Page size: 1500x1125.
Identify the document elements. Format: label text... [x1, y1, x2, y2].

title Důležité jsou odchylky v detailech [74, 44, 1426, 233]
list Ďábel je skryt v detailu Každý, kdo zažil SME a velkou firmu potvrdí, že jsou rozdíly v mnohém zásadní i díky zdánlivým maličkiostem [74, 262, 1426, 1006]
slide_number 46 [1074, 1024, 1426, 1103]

#### [Task goal]
Exactly as it stands, output the whole listing.

#### [Response to the task]
Page size: 1500x1125.
Identify the document elements. Format: label text... [x1, y1, x2, y2].

title Důležité jsou odchylky v detailech [74, 44, 1426, 233]
list Ďábel je skryt v detailu Každý, kdo zažil SME a velkou firmu potvrdí, že jsou rozdíly v mnohém zásadní i díky zdánlivým maličkiostem [74, 262, 1426, 1006]
slide_number 46 [1074, 1024, 1426, 1103]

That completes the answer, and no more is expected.